Niche stores and businesses seeking higher profile

August 02, 2012|The Baltimore Sun

A small Annapolis shopping district is trying to relinquish its status as a well-kept secret.

New bright-pink banners along Rowe Boulevard trumpet the little shopping area's presence. The splashy type announces the Village of West Annapolis Shopping District — an updated name to go with the new look.

The idea is to spark more interest in a quiet shopping area that looks like a step back in time, said Lynne Sherlock, president of the 39-member West Annapolis Business Affiliation and owner of Tara's Gifts and Parties of Distinction,

"The shops are unique. They are different," Sherlock said. "They are small, creative, niche businesses."

The business organization has recently begun to give out its new hot-pink brochure and cards at hotels in hopes of pulling in more visitors who want to see an area of the city that is a little off the beaten path, Sherlock said.

The planned expansion of the Circulator, the free trolley in the city, is expected to include West Annapolis, which Sherlock said will make it easier for tourists who are downtown to come out for a half-day.
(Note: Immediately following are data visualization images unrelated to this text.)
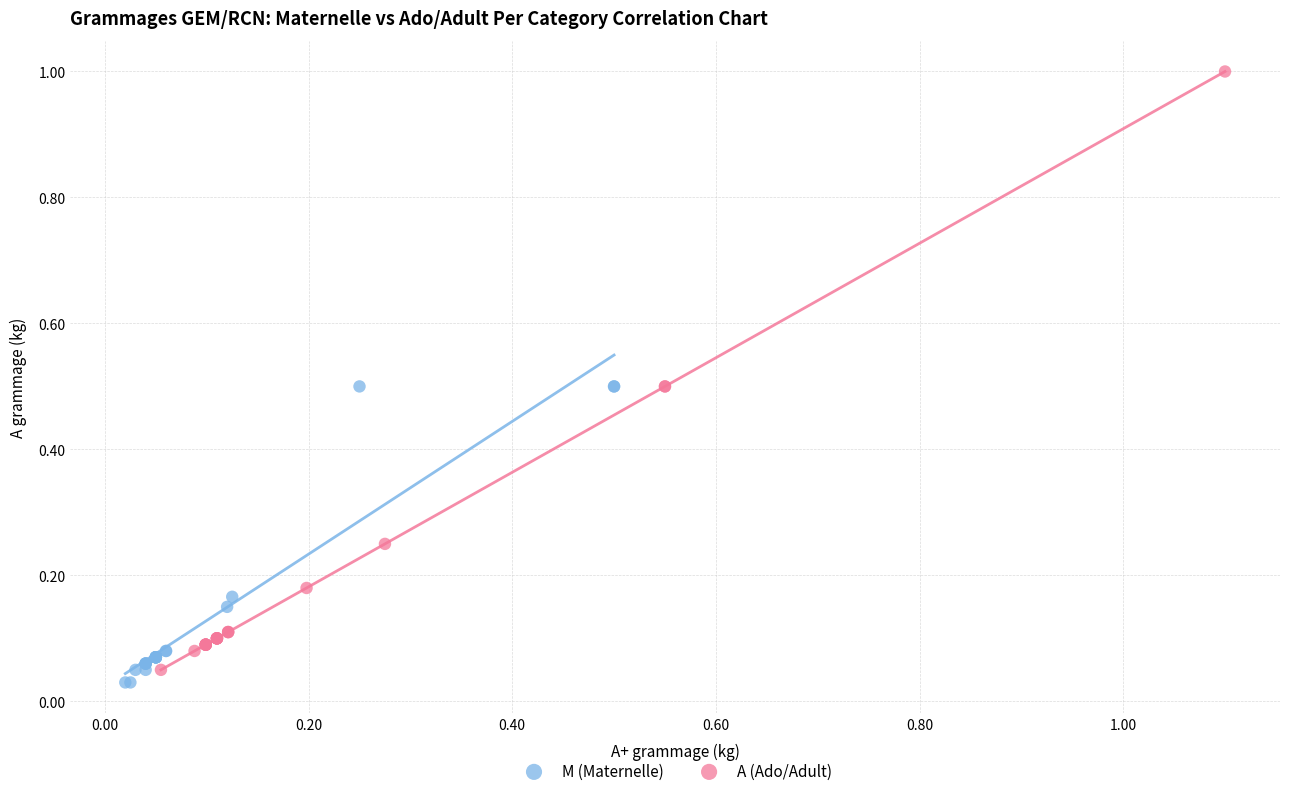

Which series has the widest spread of Y values?

A (Ado/Adult)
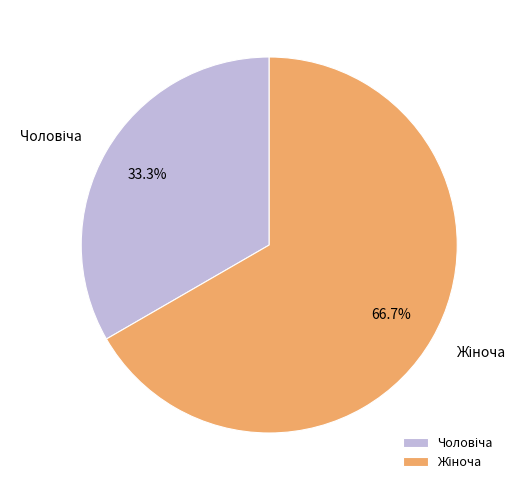

Is there any slice that represents more than half of the pie?

Yes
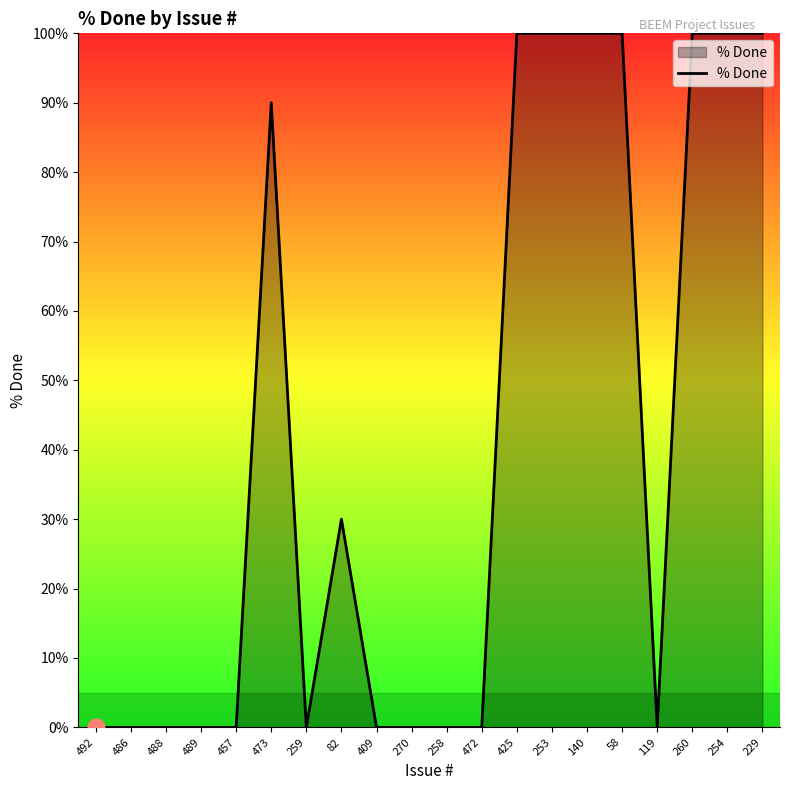

Between 254 and 409, which is larger?

254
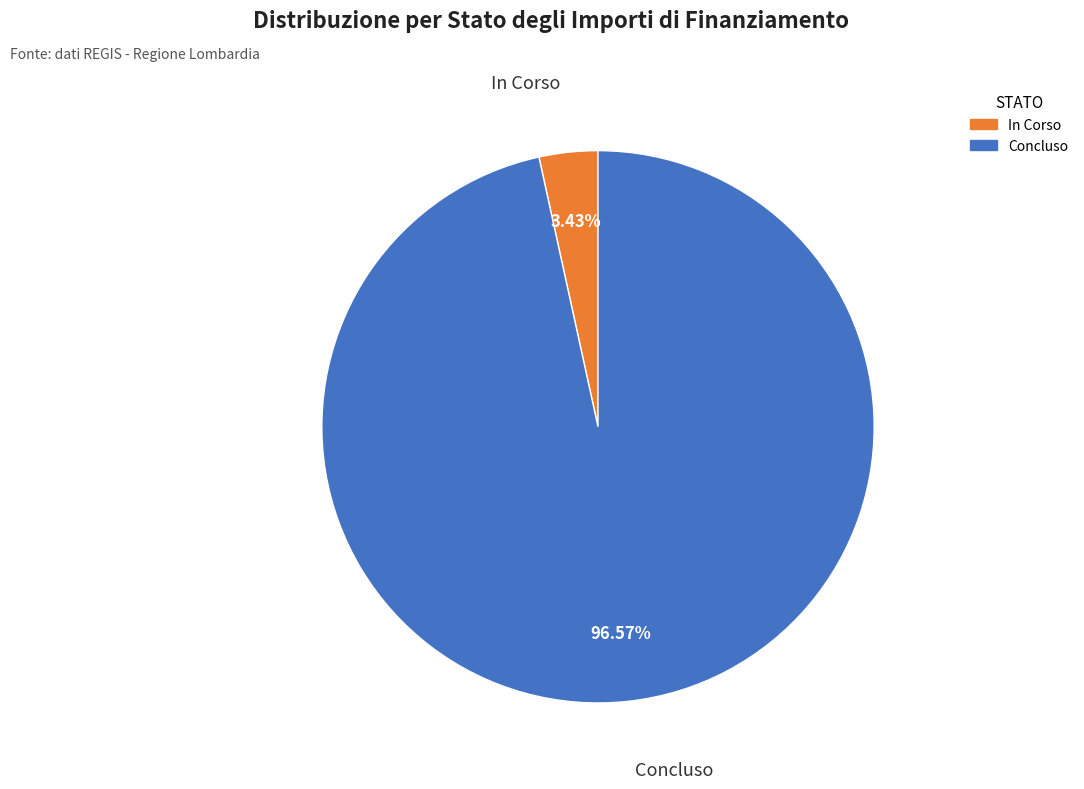

Which slice represents more than half of the pie?

Concluso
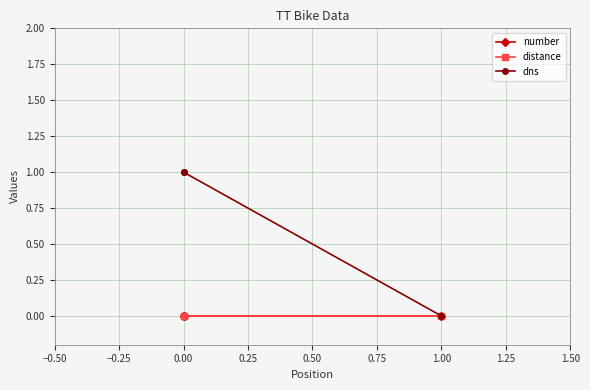

How many lines are shown in the chart?

3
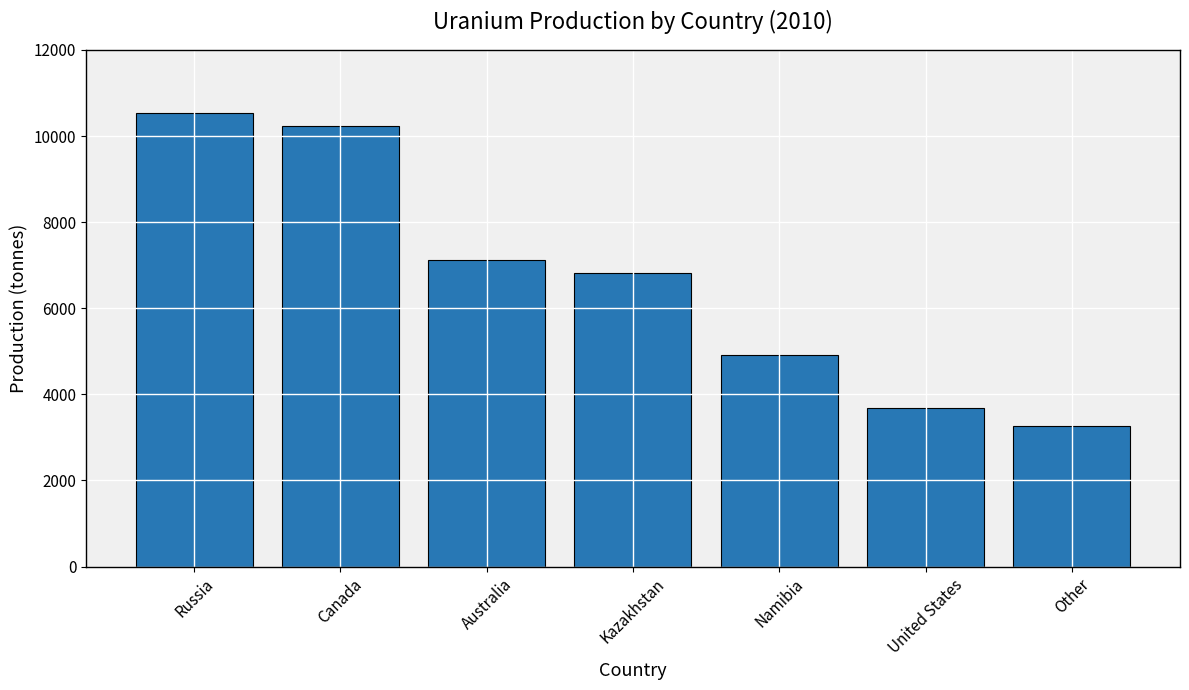

Which category has the highest value across all series?

Russia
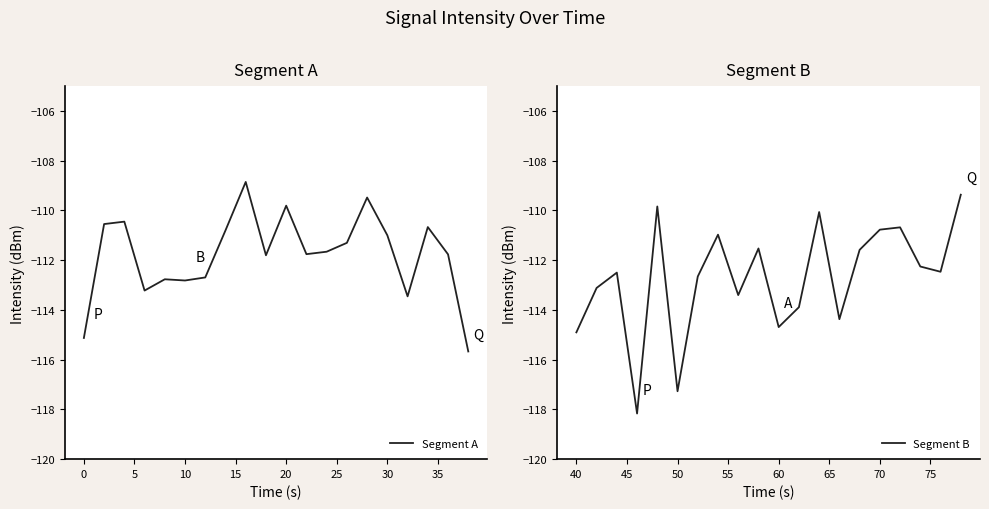

Is it true that Segment A equals -111.0 at 30?

True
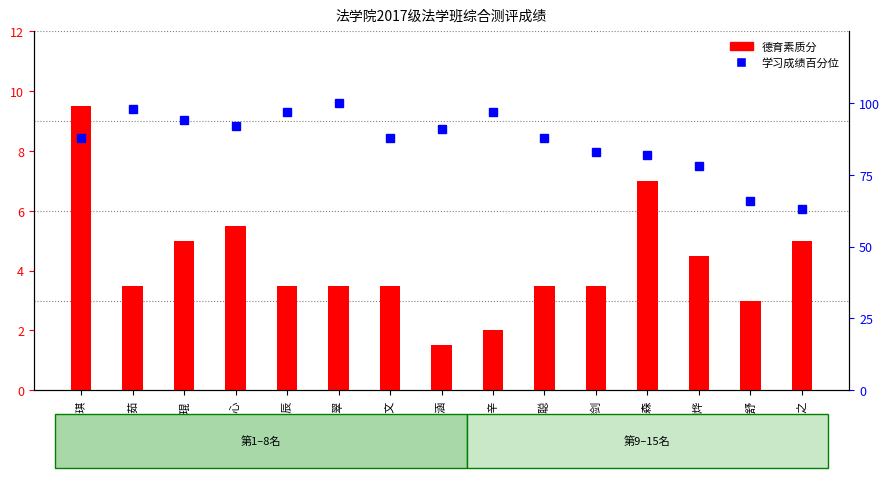

At which label does 德育素质分 reach its peak?

赵硕琪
There are antique shops, gift stores and clothing stores — though this is not the shopping district to visit for people on the prowl for souvenir T-shirts. One store boasts that it has the largest collection of quilting fabrics in the state. Many, Sherlock said, are stores that can't afford the downtown area's higher rents but have a following in part because they offer services and products that are out of the ordinary.

The shops and salons are in houses that were converted to stores; some have apartments upstairs and a shop on the first floor. Most of the stores lie along Annapolis Street, but the business organization also includes spas, restaurants and offices on adjacent streets. The businesses generally draw substantially from the surrounding residential community.

For a long time, West Annapolis was the little sibling to the Historic District. But Sherlock said that has changed in recent years.

"Two years ago, we revived our Main Street program, which had been dormant for a couple of years," Mayor Joshua Cohen said.

"It's the MainStreets Annapolis Partnership now," he said, and it includes traditional communities beyond Main Street.

"A lot of locals, they may come [to West Annapolis] for Oktoberfest, but a lot of folks haven't really discovered the shops for shopping year round. Or the restaurants," he said.

The business organization this year added a Cinco de Mayo Festival in early May and a flea market in late June, both of which proved successful, Sherlock said. The Oktoberfest, more than two decades old, draws more than 140 vendors and is packed.

Parking is not much of a problem, but traffic sometimes is.

The city is about to embark on a $70,000 traffic study, most of it paid for with federal grants, to examine backups through West Annapolis, Cohen said. Beach-bound traffic often backs up onto Annapolis Street on summertime Friday afternoons as motorists seek to avoid part of the eastbound U.S. 50 slowdown by cutting through the neighborhood.